▶ **Task prompt**
Without including any picture, transcribe the entries below word for word.

================

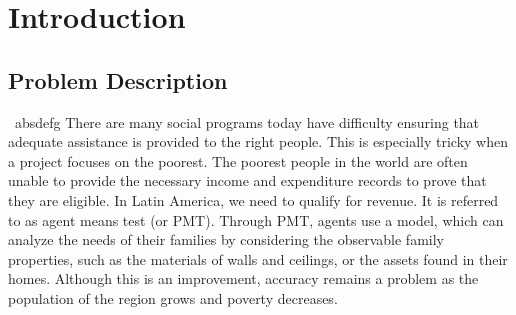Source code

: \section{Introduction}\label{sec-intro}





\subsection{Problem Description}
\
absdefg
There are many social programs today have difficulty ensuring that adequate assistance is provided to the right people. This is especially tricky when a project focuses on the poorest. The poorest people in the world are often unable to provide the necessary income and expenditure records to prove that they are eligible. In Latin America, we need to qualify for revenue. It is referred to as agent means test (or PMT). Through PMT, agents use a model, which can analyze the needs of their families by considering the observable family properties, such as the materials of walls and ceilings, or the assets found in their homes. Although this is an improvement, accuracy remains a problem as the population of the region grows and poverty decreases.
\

================

▶ **Exercise response**
Source code

: \section{Introduction}\label{sec-intro}





\subsection{Problem Description}
\
absdefg
There are many social programs today have difficulty ensuring that adequate assistance is provided to the right people. This is especially tricky when a project focuses on the poorest. The poorest people in the world are often unable to provide the necessary income and expenditure records to prove that they are eligible. In Latin America, we need to qualify for revenue. It is referred to as agent means test (or PMT). Through PMT, agents use a model, which can analyze the needs of their families by considering the observable family properties, such as the materials of walls and ceilings, or the assets found in their homes. Although this is an improvement, accuracy remains a problem as the population of the region grows and poverty decreases.
\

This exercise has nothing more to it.